Reversal of Decision In Bayou Group Bankruptcy Offers Little Guidance For The Institutional Investor Wishing To Redeem From A Fraudulent Ponzi Scheme

In a partial reversal of a decision from Bayou Group LLC's bankruptcy case, the U.S. District Court for the Southern District of New York reconsidered a controversial ruling that sent shivers down the spines of institutional investors in 2008. In re Bayou Group, LLC, No. 09 Civ. 02577 (S.D.N.Y. Sept. 17, 2010). Specifically, the District Court found the Bankruptcy Court's legal reasoning faulty in deciding that, as a matter of law, all money paid out to redeeming investors within the reachback period could be avoided as a fraudulent conveyance, even though many of these investors had been defrauded themselves. The District Court's recent ruling may do little, however, to help clarify a murky area for institutional investors, leaving them confused as to how they can not only guard against investment risk in unforeseen fraudulent endeavors, but protect themselves from disgorgement of any return they may have innocently received therefrom once a bankruptcy is filed.

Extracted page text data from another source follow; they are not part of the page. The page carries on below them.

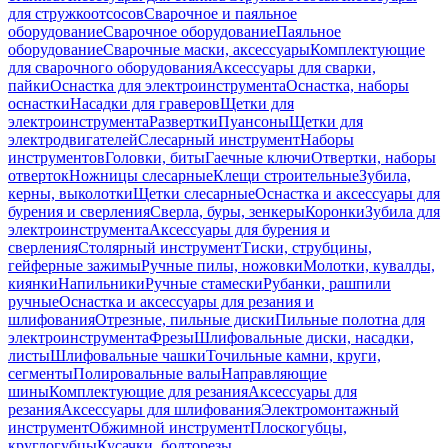
для стружкоотсосов
Сварочное и паяльное
оборудование
Сварочное оборудование
Паяльное
оборудование
Сварочные маски, аксессуары
Комплектующие
для сварочного оборудования
Аксессуары для сварки,
пайки
Оснастка для электроинструмента
Оснастка, наборы
оснастки
Насадки для граверов
Щетки для
электроинструмента
Развертки
Пуансоны
Щетки для
электродвигателей
Слесарный инструмент
Наборы
инструментов
Головки, биты
Гаечные ключи
Отвертки, наборы
отверток
Ножницы слесарные
Клещи строительные
Зубила,
керны, выколотки
Щетки слесарные
Оснастка и аксессуары для
бурения и сверления
Сверла, буры, зенкеры
Коронки
Зубила для
электроинструмента
Аксессуары для бурения и
сверления
Столярный инструмент
Тиски, струбцины,
гейферные зажимы
Ручные пилы, ножовки
Молотки, кувалды,
киянки
Напильники
Ручные стамески
Рубанки, рашпили
ручные
Оснастка и аксессуары для резания и
шлифования
Отрезные, пильные диски
Пильные полотна для
электроинструмента
Фрезы
Шлифовальные диски, насадки,
листы
Шлифовальные чашки
Точильные камни, круги,
сегменты
Полировальные валы
Направляющие
шины
Комплектующие для резания
Аксессуары для
резания
Аксессуары для шлифования
Электромонтажный
инструмент
Обжимной инструмент
Плоскогубцы,
круглогубцы
Кусачки, болторезы,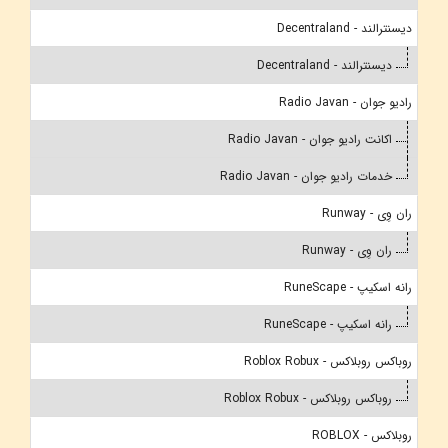
دیسنترالند - Decentraland
دیسنترالند - Decentraland
رادیو جوان - Radio Javan
اکانت رادیو جوان - Radio Javan
خدمات رادیو جوان - Radio Javan
ران وِی - Runway
ران وِی - Runway
رانه اسکیپ - RuneScape
رانه اسکیپ - RuneScape
روباکس روبلاکس - Roblox Robux
روباکس روبلاکس - Roblox Robux
روبلاکس - ROBLOX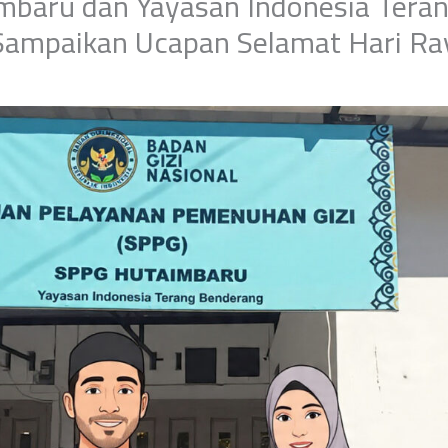
baru dan Yayasan Indonesia Tera
ampaikan Ucapan Selamat Hari Ray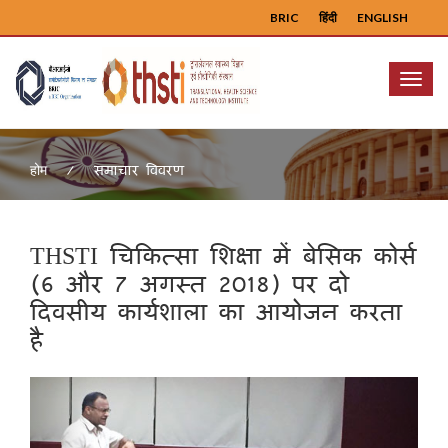
BRIC
हिंदी
ENGLISH
Menu
समाचार विवरण
होम
THSTI चिकित्सा शिक्षा में बेसिक कोर्स
(6 और 7 अगस्त 2018) पर दो
दिवसीय कार्यशाला का आयोजन करता
है
Previous
Next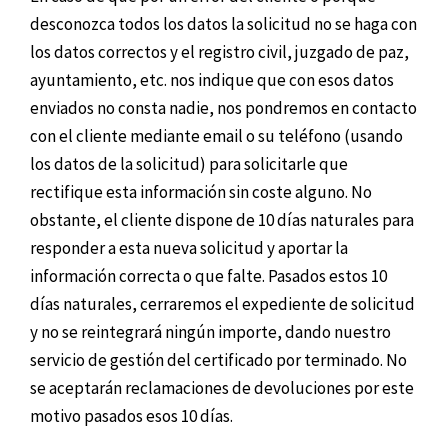
desconozca todos los datos la solicitud no se haga con
los datos correctos y el registro civil, juzgado de paz,
ayuntamiento, etc. nos indique que con esos datos
enviados no consta nadie, nos pondremos en contacto
con el cliente mediante email o su teléfono (usando
los datos de la solicitud) para solicitarle que
rectifique esta información sin coste alguno. No
obstante, el cliente dispone de 10 días naturales para
responder a esta nueva solicitud y aportar la
información correcta o que falte. Pasados estos 10
días naturales, cerraremos el expediente de solicitud
y no se reintegrará ningún importe, dando nuestro
servicio de gestión del certificado por terminado. No
se aceptarán reclamaciones de devoluciones por este
motivo pasados esos 10 días.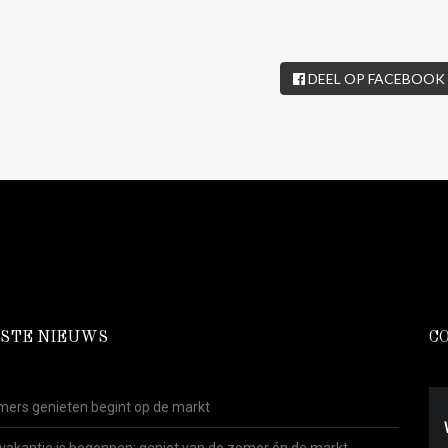
DEEL OP FACEBOOK
STE NIEUWS
C
ers genieten begint op de markt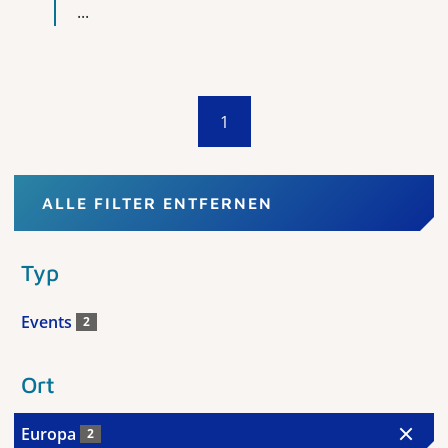
...
1
ALLE FILTER ENTFERNEN
Typ
Events
2
Ort
Europa
2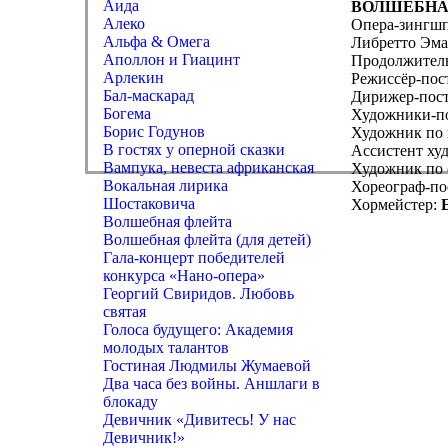
Аида
ВОЛШЕБНА
Алеко
Опера-зингшп
Альфа & Омега
Либретто Эм
Аполлон и Гиацинт
Продолжительн
Арлекин
Режиссёр-по
Бал-маскарад
Дирижер-пос
Богема
Художники-п
Борис Годунов
Художник по
В гостях у оперной сказки
Ассистент ху
Вампука, невеста африканская
Художник по 
Вокальная лирика
Хореограф-по
Шостаковича
Хормейстер:
Е
Волшебная флейта
Волшебная флейта (для детей)
Гала-концерт победителей
конкурса «Нано-опера»
Георгий Свиридов. Любовь
святая
Голоса будущего: Академия
молодых талантов
Гостиная Людмилы Жумаевой
Два часа без войны. Аншлаги в
блокаду
Девичник «Дивитесь! У нас
Девичник!»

The Bayou Bankruptcy In 1996, Sam Israel, Daniel Marino and James Marquez created the Bayou Fund, a hedge fund aimed at attracting large, institutional investors. Although the Fund began losing money from the outset, and never actually turned a profit thereafter, the Fund's managers manufactured the illusion of profitability by issuing fraudulent financial reports claiming extraordinary annual profits. Israel and Marino misappropriated new investor money for their own personal gain, and created a fictional accounting firm to act as an "independent" auditor verifying their financial statements. Additionally, to avoid detection of their fraud, as well as to lend credence to their financial claims, the Fund regularly honored requests from individual investors who wished to redeem their investments. In so doing, the Fund managed to evade investigation, and therefore, legal inquiry.